[THE TASK] With all pictures omitted, return verbatim the lines from the beginning of the records below through the line containing "- Generating datasets".

[DATA EXCERPTS]
Segment Open

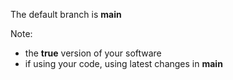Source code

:The default branch is **main**

Note:
- the **true** version of your software
- if using your code, using latest changes in **main**
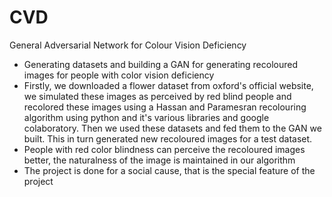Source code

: # CVD
General Adversarial Network for Colour Vision Deficiency


- Generating datasets and building a GAN for generating recoloured images for people with color vision deficiency
-   Firstly, we downloaded a flower dataset from oxford's official website, we simulated these images as perceived by red blind people and recolored these images using a Hassan and Paramesran recolouring algorithm using python and it's various libraries and google colaboratory. Then we used these datasets and fed them to the GAN we built. This in turn generated new recoloured images for a test dataset.
-   People with red color blindness can perceive the recoloured images better, the naturalness of the image is maintained in our algorithm
-   The project is done for a social cause, that is the special feature of the project
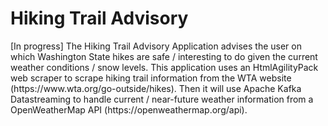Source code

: <h1>Hiking Trail Advisory</h1>

<p>[In progress] The Hiking Trail Advisory Application advises the user on which Washington State hikes are safe / interesting to do given the current weather conditions / snow levels. This application uses an HtmlAgilityPack web scraper to scrape hiking trail information from the WTA
website (https://www.wta.org/go-outside/hikes). Then it will use Apache Kafka Datastreaming to handle current / near-future weather information from a OpenWeatherMap API (https://openweathermap.org/api).</p>
<p></p>
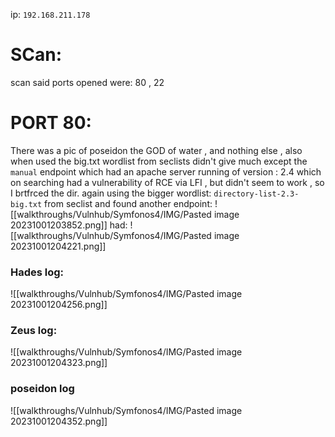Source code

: ip: `192.168.211.178`
# SCan:
scan said ports opened were: 80 , 22

# PORT 80:

There was a pic of poseidon the GOD of water , and nothing else , also when used the big.txt wordlist from seclists didn't give much except the `manual` endpoint which had an apache server running of version : 2.4 which on searching had a vulnerability of RCE via LFI , but didn't seem to work , so I brtfrced the dir. again using the bigger wordlist: `directory-list-2.3-big.txt` from seclist and found another endpoint:
![[walkthroughs/Vulnhub/Symfonos4/IMG/Pasted image 20231001203852.png]]
had:
![[walkthroughs/Vulnhub/Symfonos4/IMG/Pasted image 20231001204221.png]]
### Hades log:
![[walkthroughs/Vulnhub/Symfonos4/IMG/Pasted image 20231001204256.png]]
### Zeus log:
![[walkthroughs/Vulnhub/Symfonos4/IMG/Pasted image 20231001204323.png]]
### poseidon log
![[walkthroughs/Vulnhub/Symfonos4/IMG/Pasted image 20231001204352.png]]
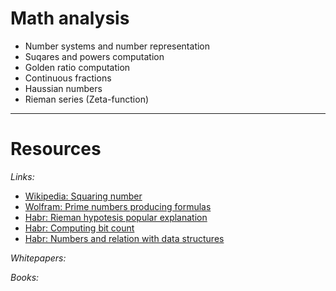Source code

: # Math analysis

* Number systems and number representation
* Suqares and powers computation
* Golden ratio computation
* Continuous fractions
* Haussian numbers
* Rieman series (Zeta-function)
___

# Resources

*Links:*
* [Wikipedia: Squaring number](https://en.wikipedia.org/wiki/Square_number)
* [Wolfram: Prime numbers producing formulas](https://mathworld.wolfram.com/PrimeFormulas.html)
* [Habr: Rieman hypotesis popular explanation](https://habr.com/ru/post/452964/)
* [Habr: Computing bit count](https://habr.com/ru/post/276957/)
* [Habr: Numbers and relation with data structures](https://habr.com/ru/post/561556/)

*Whitepapers:*

*Books:*


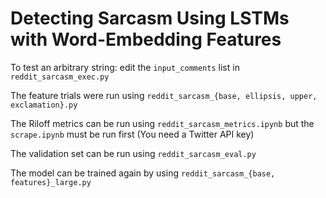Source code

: # Detecting Sarcasm Using LSTMs with Word-Embedding Features

To test an arbitrary string:
edit the `input_comments` list in `reddit_sarcasm_exec.py`

The feature trials were run using `reddit_sarcasm_{base, ellipsis, upper, exclamation}.py`

The Riloff metrics can be run using `reddit_sarcasm_metrics.ipynb` but the `scrape.ipynb` must be run first (You need a Twitter API key)

The validation set can be run using `reddit_sarcasm_eval.py`

The model can be trained again by using `reddit_sarcasm_{base, features}_large.py`
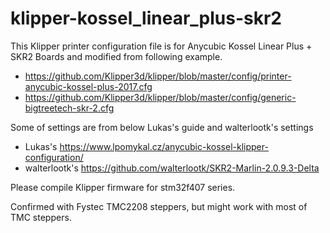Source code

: # klipper-kossel_linear_plus-skr2

This Klipper printer configuration file is for Anycubic Kossel Linear Plus + SKR2 Boards and modified from following example.

* https://github.com/Klipper3d/klipper/blob/master/config/printer-anycubic-kossel-plus-2017.cfg
* https://github.com/Klipper3d/klipper/blob/master/config/generic-bigtreetech-skr-2.cfg

Some of settings are from below Lukas's guide and walterlootk's settings

* Lukas's https://www.lpomykal.cz/anycubic-kossel-klipper-configuration/
* walterlootk's https://github.com/walterlootk/SKR2-Marlin-2.0.9.3-Delta

Please compile Klipper firmware for stm32f407 series.

Confirmed with Fystec TMC2208 steppers, but might work with most of TMC steppers.
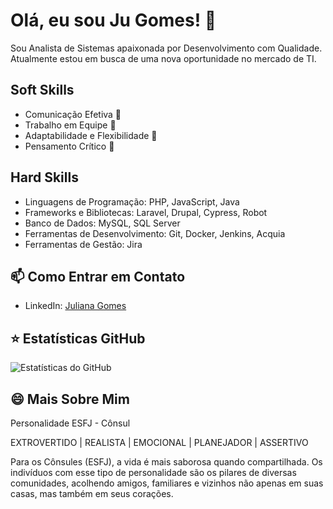 # Olá, eu sou Ju Gomes! 👋

Sou Analista de Sistemas apaixonada por Desenvolvimento com Qualidade. Atualmente estou em busca de uma nova oportunidade no mercado de TI.

## Soft Skills

- Comunicação Efetiva 💬
- Trabalho em Equipe 🤝
- Adaptabilidade e Flexibilidade 🌱
- Pensamento Crítico 🤔

## Hard Skills

- Linguagens de Programação: PHP, JavaScript, Java
- Frameworks e Bibliotecas: Laravel, Drupal, Cypress, Robot
- Banco de Dados: MySQL, SQL Server 
- Ferramentas de Desenvolvimento: Git, Docker, Jenkins, Acquia
- Ferramentas de Gestão: Jira

## 📫 Como Entrar em Contato

- LinkedIn: [Juliana Gomes](https://www.linkedin.com/in/julianacristina-jm/)


## ⭐ Estatísticas GitHub

![Estatísticas do GitHub](https://github-readme-stats.vercel.app/api?username=julianacrg&show_icons=true)

## 😄 Mais Sobre Mim

Personalidade ESFJ - Cônsul

EXTROVERTIDO | REALISTA | EMOCIONAL | PLANEJADOR | ASSERTIVO


Para os Cônsules (ESFJ), a vida é mais saborosa quando compartilhada. Os indivíduos com esse tipo de personalidade são os pilares de diversas comunidades, acolhendo amigos, familiares e vizinhos não apenas em suas casas, mas também em seus corações.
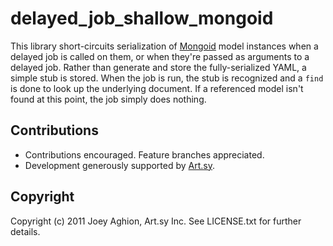delayed_job_shallow_mongoid
===========================

This library short-circuits serialization of [Mongoid](http://mongoid.org) model instances when a delayed job is called on them, or when they're passed as arguments to a delayed job. Rather than generate and store the fully-serialized YAML, a simple stub is stored. When the job is run, the stub is recognized and a `find` is done to look up the underlying document. If a referenced model isn't found at this point, the job simply does nothing.

Contributions
-------------

* Contributions encouraged. Feature branches appreciated.
* Development generously supported by [Art.sy](http://art.sy).

Copyright
---------

Copyright (c) 2011 Joey Aghion, Art.sy Inc. See LICENSE.txt for further details.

Segment Closed

[EXPECTED OUTPUT]
Source code

:The default branch is **main**

Note:
- the **true** version of your software
- if using your code, using latest changes in **main**
Source code

: # CVD
General Adversarial Network for Colour Vision Deficiency


- Generating datasets and building a GAN for generating recoloured images for people with color vision deficiency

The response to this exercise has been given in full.